+++ The data
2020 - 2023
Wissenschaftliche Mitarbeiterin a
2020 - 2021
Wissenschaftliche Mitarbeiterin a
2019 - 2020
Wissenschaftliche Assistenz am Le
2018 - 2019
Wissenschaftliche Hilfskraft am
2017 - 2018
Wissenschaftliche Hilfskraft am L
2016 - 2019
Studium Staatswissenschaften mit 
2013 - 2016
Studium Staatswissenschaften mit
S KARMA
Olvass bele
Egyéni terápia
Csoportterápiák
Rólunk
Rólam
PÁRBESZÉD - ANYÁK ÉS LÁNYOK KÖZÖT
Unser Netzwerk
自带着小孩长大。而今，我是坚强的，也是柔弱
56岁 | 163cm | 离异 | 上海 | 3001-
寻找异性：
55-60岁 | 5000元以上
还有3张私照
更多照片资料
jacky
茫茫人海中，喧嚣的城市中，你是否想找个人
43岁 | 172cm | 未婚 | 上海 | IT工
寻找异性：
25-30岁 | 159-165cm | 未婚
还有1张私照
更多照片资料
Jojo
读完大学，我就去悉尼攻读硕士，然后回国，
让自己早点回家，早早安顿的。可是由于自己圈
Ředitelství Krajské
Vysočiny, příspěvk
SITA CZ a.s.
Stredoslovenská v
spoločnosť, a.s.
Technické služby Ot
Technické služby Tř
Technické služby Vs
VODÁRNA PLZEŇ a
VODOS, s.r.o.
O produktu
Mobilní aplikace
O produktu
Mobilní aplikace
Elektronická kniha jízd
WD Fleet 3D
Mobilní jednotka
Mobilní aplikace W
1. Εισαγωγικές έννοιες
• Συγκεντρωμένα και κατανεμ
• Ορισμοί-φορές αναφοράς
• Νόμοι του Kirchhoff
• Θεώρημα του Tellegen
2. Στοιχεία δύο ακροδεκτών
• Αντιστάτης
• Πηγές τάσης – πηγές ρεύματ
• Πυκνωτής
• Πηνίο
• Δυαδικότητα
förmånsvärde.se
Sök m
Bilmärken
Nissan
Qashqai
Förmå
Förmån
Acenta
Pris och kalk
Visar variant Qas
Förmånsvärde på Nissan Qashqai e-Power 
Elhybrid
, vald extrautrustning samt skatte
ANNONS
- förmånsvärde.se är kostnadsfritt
++++++
+++ The data
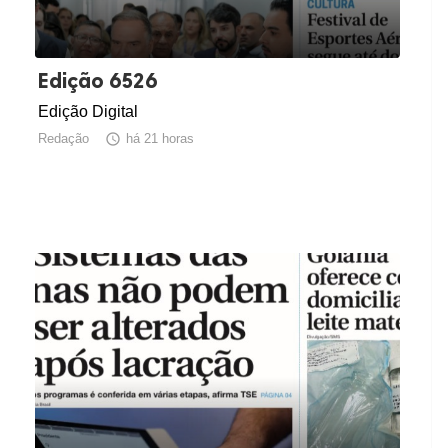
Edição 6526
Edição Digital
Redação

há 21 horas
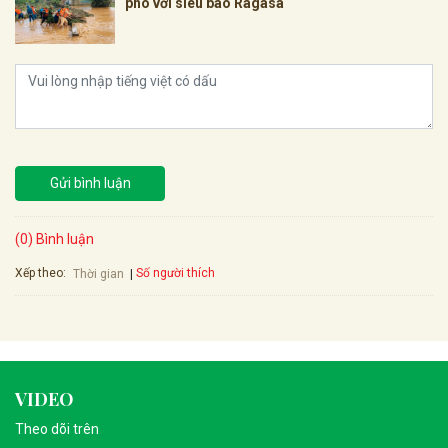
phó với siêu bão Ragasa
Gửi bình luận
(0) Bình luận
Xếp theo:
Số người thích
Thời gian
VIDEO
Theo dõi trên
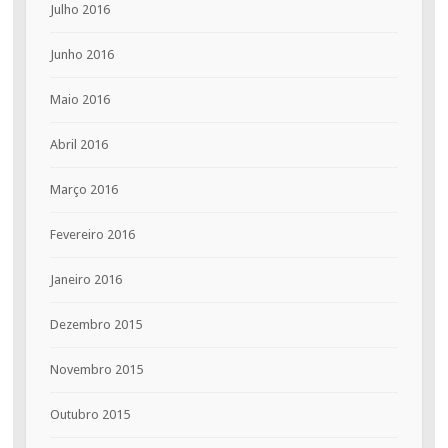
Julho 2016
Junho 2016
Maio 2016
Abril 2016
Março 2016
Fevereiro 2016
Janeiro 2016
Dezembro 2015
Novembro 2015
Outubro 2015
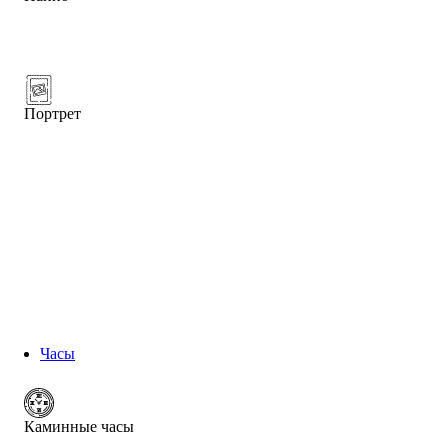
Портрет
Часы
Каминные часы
++++++
● Action item
Reproduce the entries exactly, from the line with "Novembro 2015" to the line with "Каминные часы", both lines included, keeping no pictures.

● Response area
Novembro 2015
Outubro 2015
Портрет
Часы
Каминные часы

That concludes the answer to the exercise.